Return the number of lines below with "TensorRT" in them, and nothing else.

____________

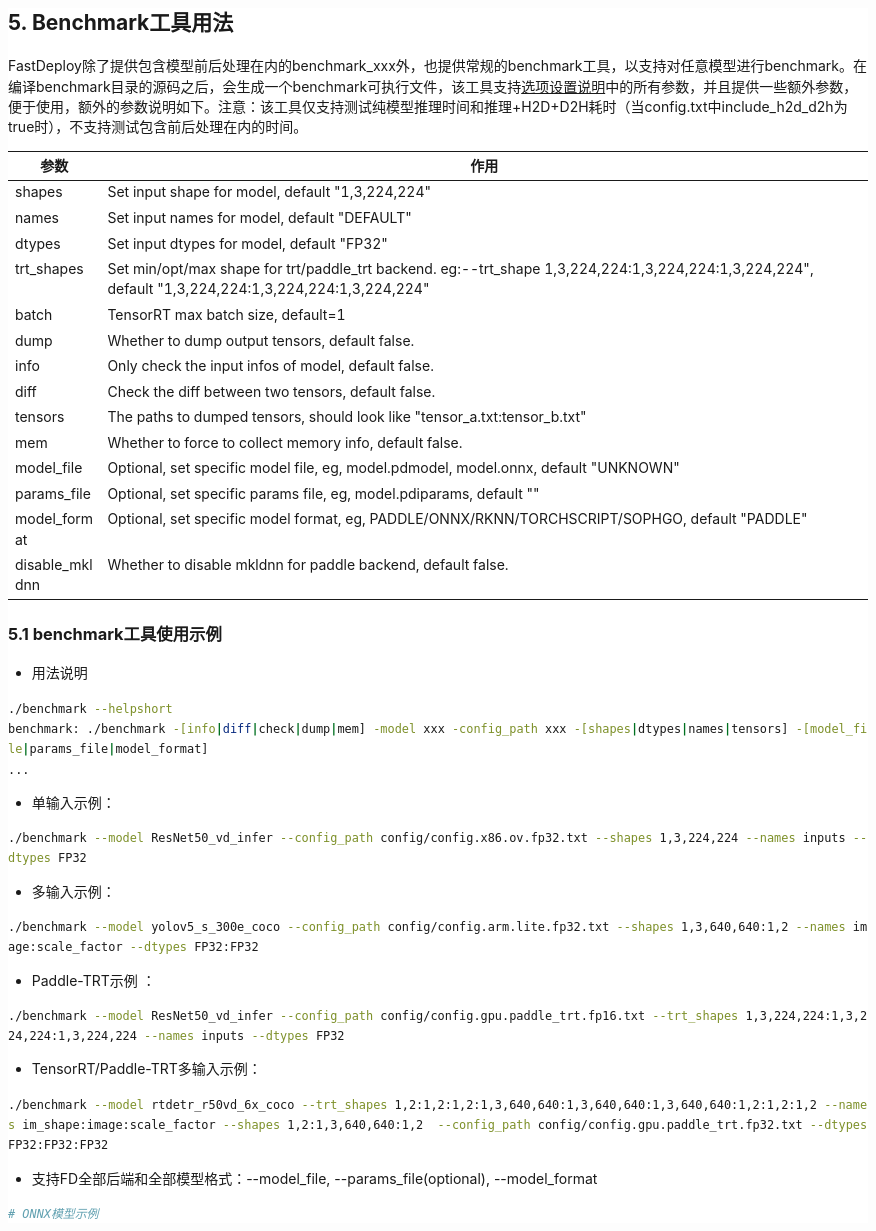 ## 5. Benchmark工具用法  
FastDeploy除了提供包含模型前后处理在内的benchmark_xxx外，也提供常规的benchmark工具，以支持对任意模型进行benchmark。在编译benchmark目录的源码之后，会生成一个benchmark可执行文件，该工具支持[选项设置说明](#选项设置说明)中的所有参数，并且提供一些额外参数，便于使用，额外的参数说明如下。注意：该工具仅支持测试纯模型推理时间和推理+H2D+D2H耗时（当config.txt中include_h2d_d2h为true时），不支持测试包含前后处理在内的时间。

| 参数                 | 作用                                        |
| -------------------- | ------------------------------------------ |
| shapes             | Set input shape for model, default "1,3,224,224" |
| names          |  Set input names for model, default "DEFAULT" |  
| dtypes          | Set input dtypes for model, default "FP32" |  
| trt_shapes          | Set min/opt/max shape for trt/paddle_trt backend. eg:--trt_shape 1,3,224,224:1,3,224,224:1,3,224,224", default "1,3,224,224:1,3,224,224:1,3,224,224" |  
| batch          | TensorRT max batch size, default=1 |  
| dump          | Whether to dump output tensors, default false. |  
| info          | Only check the input infos of model, default false. |  
| diff          | Check the diff between two tensors, default false. |  
| tensors          | The paths to dumped tensors, should look like "tensor_a.txt:tensor_b.txt"|  
| mem          | Whether to force to collect memory info, default false.  |  
| model_file          | Optional, set specific model file, eg, model.pdmodel, model.onnx, default "UNKNOWN" |  
| params_file          | Optional, set specific params file, eg, model.pdiparams, default "" |  
| model_format          | Optional, set specific model format, eg, PADDLE/ONNX/RKNN/TORCHSCRIPT/SOPHGO, default "PADDLE" |  
| disable_mkldnn          | Whether to disable mkldnn for paddle backend, default false. |  

### 5.1 benchmark工具使用示例  
- 用法说明  
```bash
./benchmark --helpshort
benchmark: ./benchmark -[info|diff|check|dump|mem] -model xxx -config_path xxx -[shapes|dtypes|names|tensors] -[model_file|params_file|model_format]
...
```
- 单输入示例：
```bash
./benchmark --model ResNet50_vd_infer --config_path config/config.x86.ov.fp32.txt --shapes 1,3,224,224 --names inputs --dtypes FP32
```  
- 多输入示例：  
```bash
./benchmark --model yolov5_s_300e_coco --config_path config/config.arm.lite.fp32.txt --shapes 1,3,640,640:1,2 --names image:scale_factor --dtypes FP32:FP32
```
- Paddle-TRT示例 ：
```bash  
./benchmark --model ResNet50_vd_infer --config_path config/config.gpu.paddle_trt.fp16.txt --trt_shapes 1,3,224,224:1,3,224,224:1,3,224,224 --names inputs --dtypes FP32
```
- TensorRT/Paddle-TRT多输入示例：  
```bash
./benchmark --model rtdetr_r50vd_6x_coco --trt_shapes 1,2:1,2:1,2:1,3,640,640:1,3,640,640:1,3,640,640:1,2:1,2:1,2 --names im_shape:image:scale_factor --shapes 1,2:1,3,640,640:1,2  --config_path config/config.gpu.paddle_trt.fp32.txt --dtypes FP32:FP32:FP32
```
- 支持FD全部后端和全部模型格式：--model_file, --params_file(optional), --model_format
```bash
# ONNX模型示例
```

____________

= RESPONSE FOR THIS EXERCISE =
2